Young begins her essay with a critique of Erwin Straus, and his conclusion that the physical differences between men and women are biological. Straus studied the differences in how young boys and girls each threw a ball, and noted that the boys utilized more physical space and energy to exert their throw, concluding that the differences were due to a difference in biology. Young argues that because these children were pre-pubescent and were physically quite similar, their differing approaches were due to differing understandings of body comportment.

To elaborate, Young introduces Simone de Beauvoir’s account of women’s existence as constrained. Young asserts that de Beauvoir neglected several important aspects and, formulated to misconception that women's anatomies that determine their being unfree. The female body then becomes something to transcend, or break free from, rather than something that people recognize is in fact conditioned to be the way it is.

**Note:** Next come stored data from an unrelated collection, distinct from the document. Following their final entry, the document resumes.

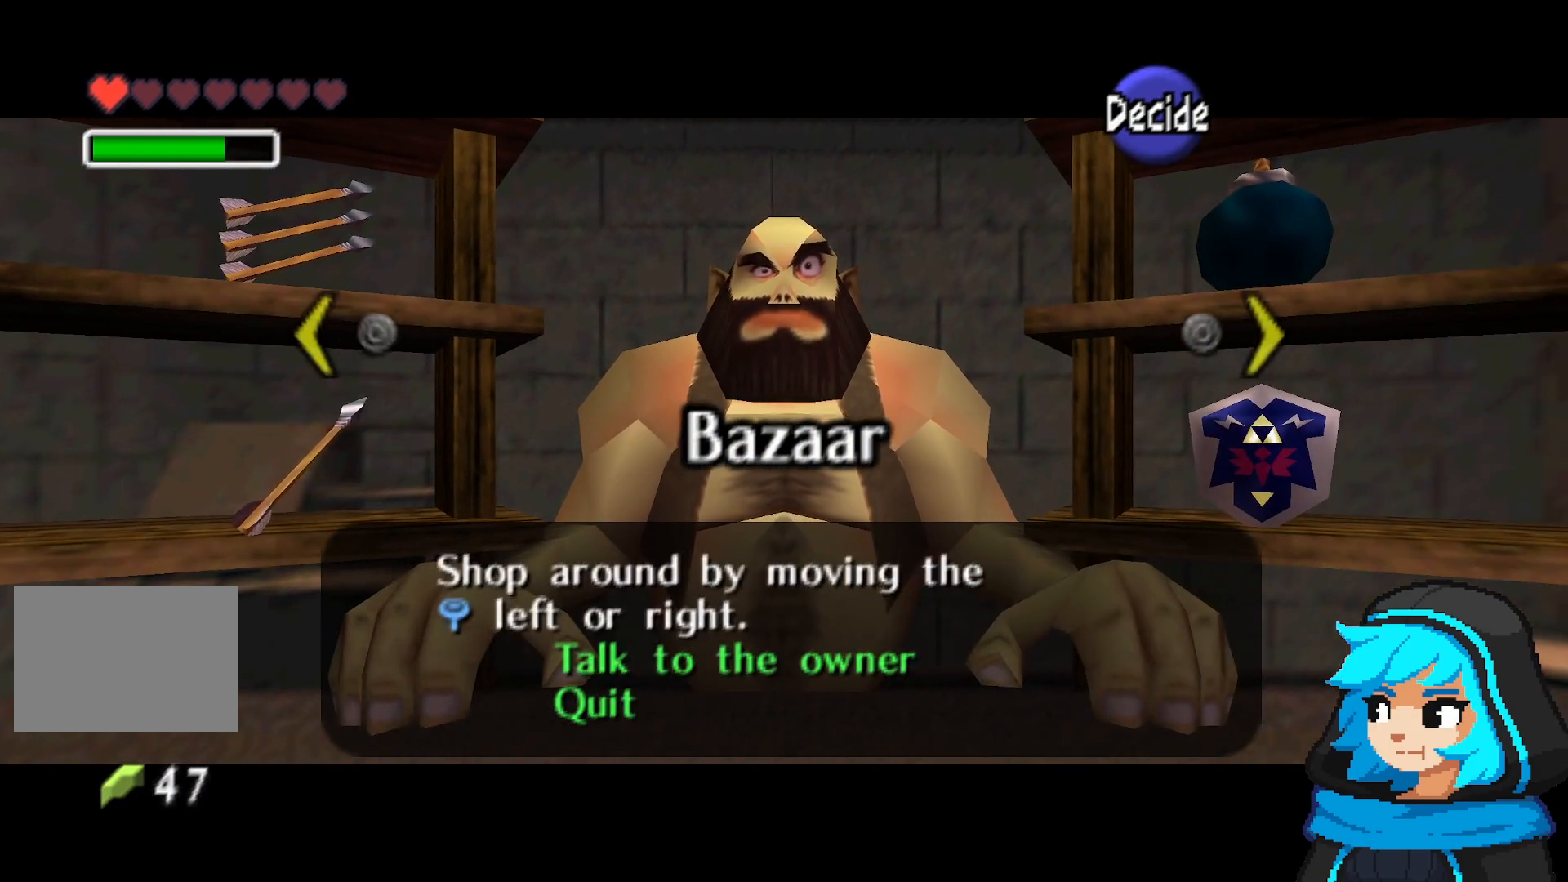
{"dt_ms": 500, "buttons": [], "left_stick": "center", "events": [[83, "left_stick", "center"], [133, "left_stick", "right"], [317, "left_stick", "center"]]}
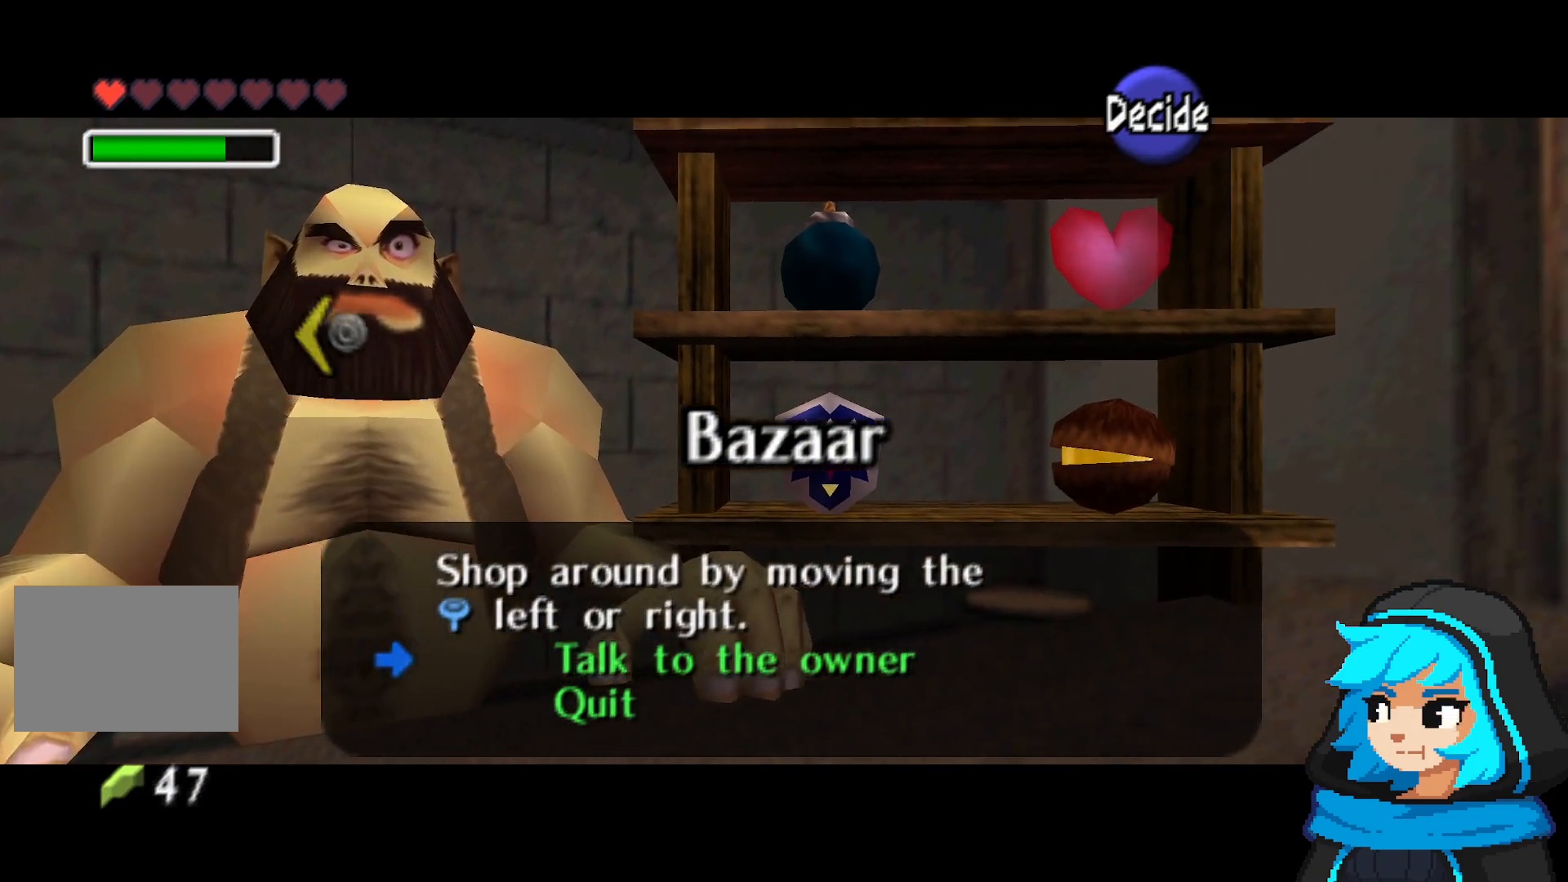
{"dt_ms": 500, "buttons": [], "left_stick": "center", "events": []}
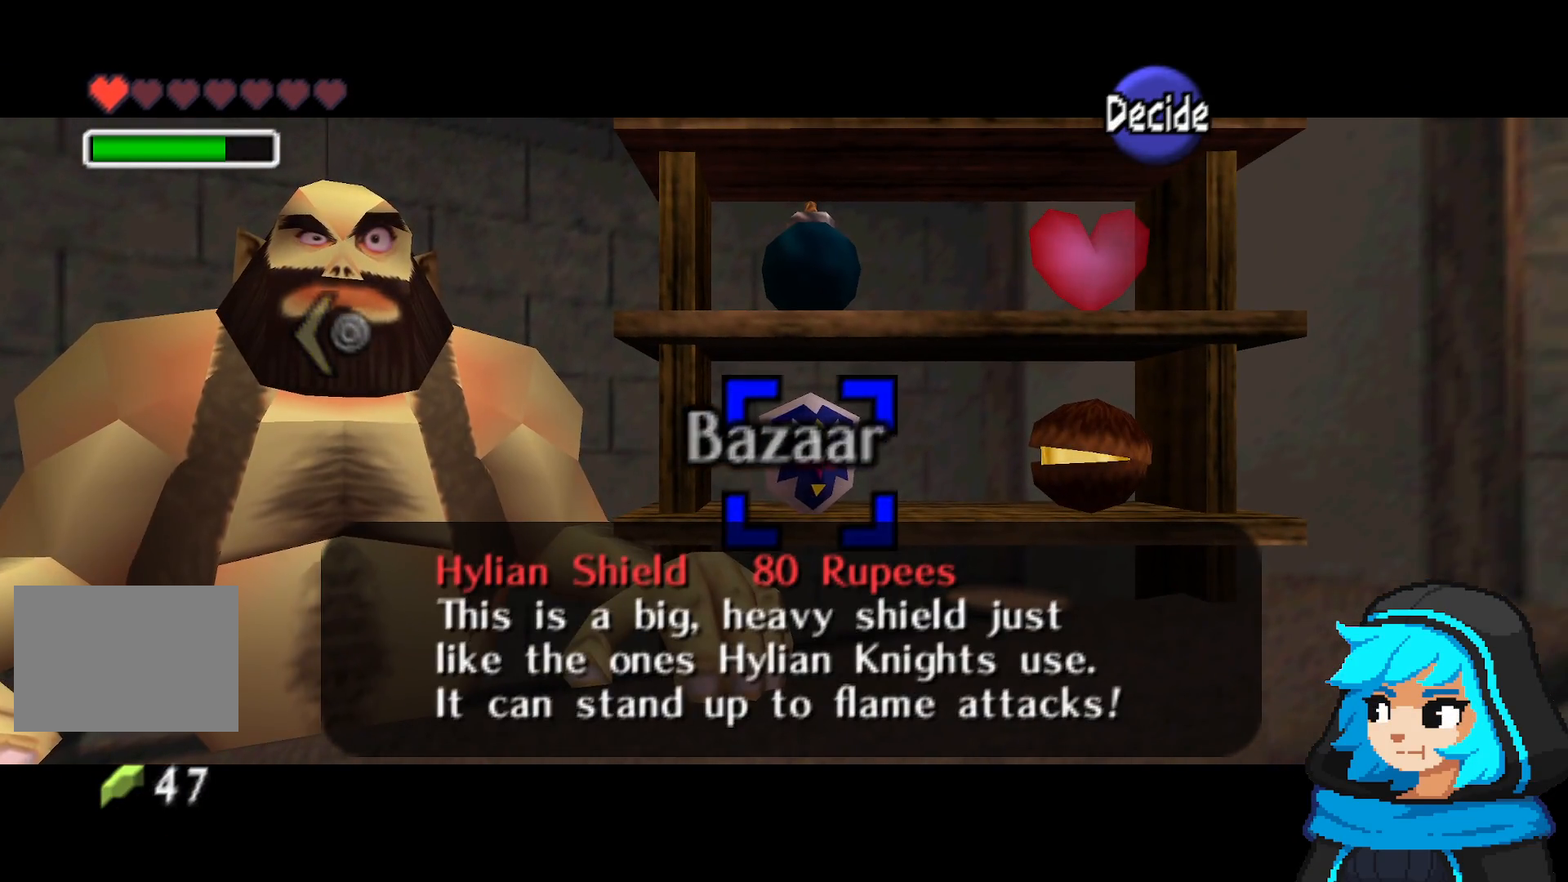
{"dt_ms": 500, "buttons": [], "left_stick": "center", "events": []}
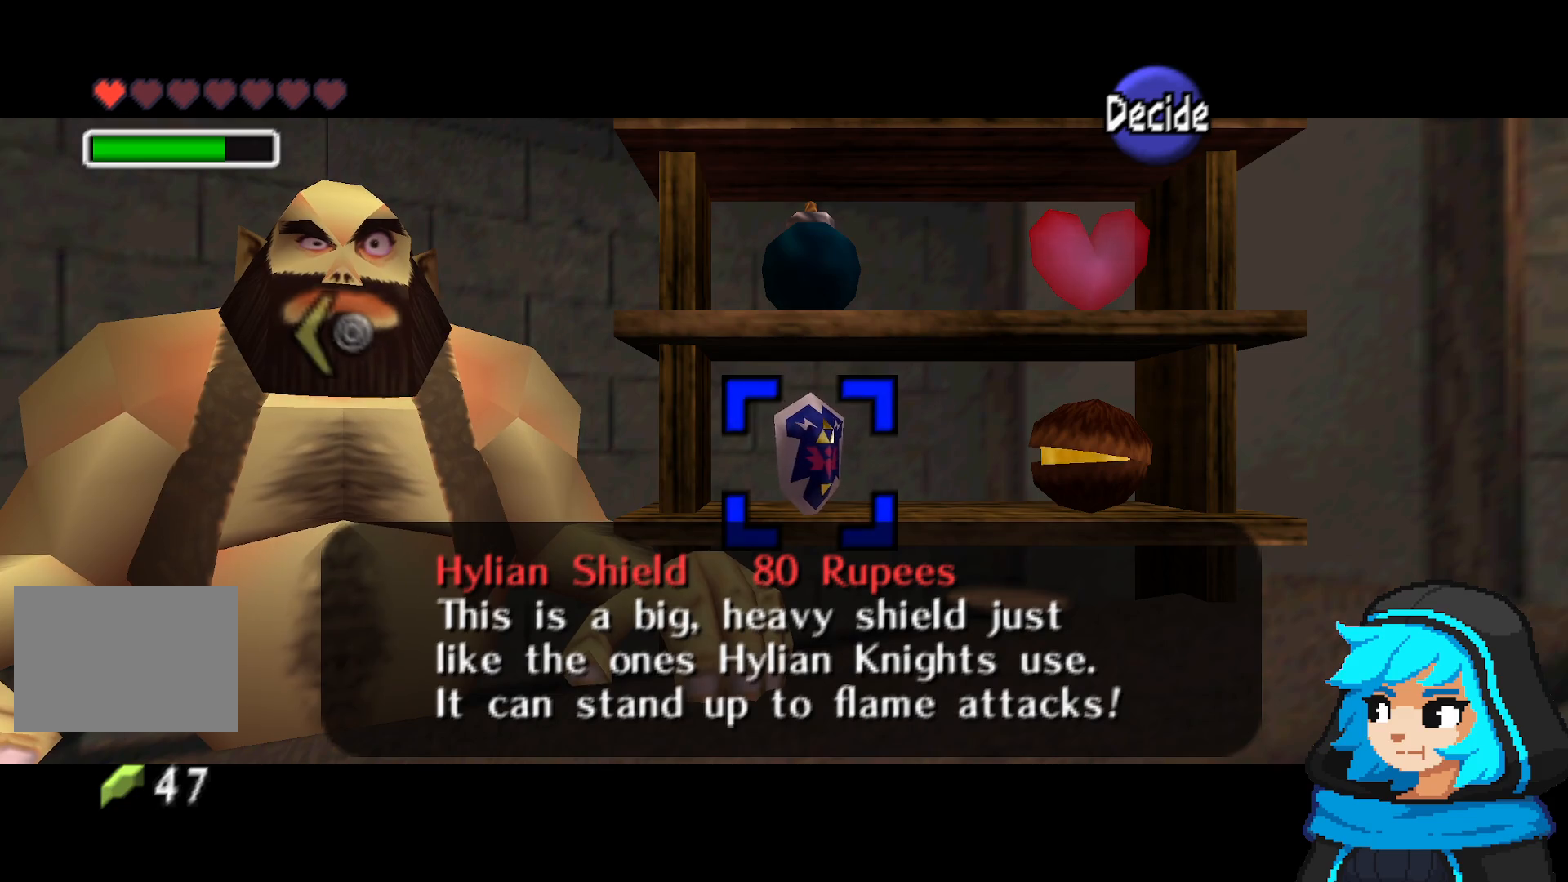
{"dt_ms": 500, "buttons": [], "left_stick": "center", "events": [[333, "left_stick", "right"], [483, "left_stick", "center"]]}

Young explains this gap in understanding as her motivation in writing the essay; to examine further the functionality of women's bodies in a given space. The society she focuses on is about women in a "contemporary advanced industrial, urban, and commercial society" specifically, with attention to how the modalities of the feminine body are restricted in attempt to achieve specific goals, such as throwing a ball.

To outline the framework of her essay, Young first defines what it means to be feminine as "a set of structures and conditions which delimit the typical situation of being a woman in a particular society, as well as the typical way in which this situation is lived by the women themselves." Femininity is therefore not a characteristic or trait, but a quality of the female existence. Young argues women are "Others" in society, and are deprived of basic human qualities because of their sub-ordinance within the patriarchy. Women must therefore struggle to transcend this bodily comportment, Young argues.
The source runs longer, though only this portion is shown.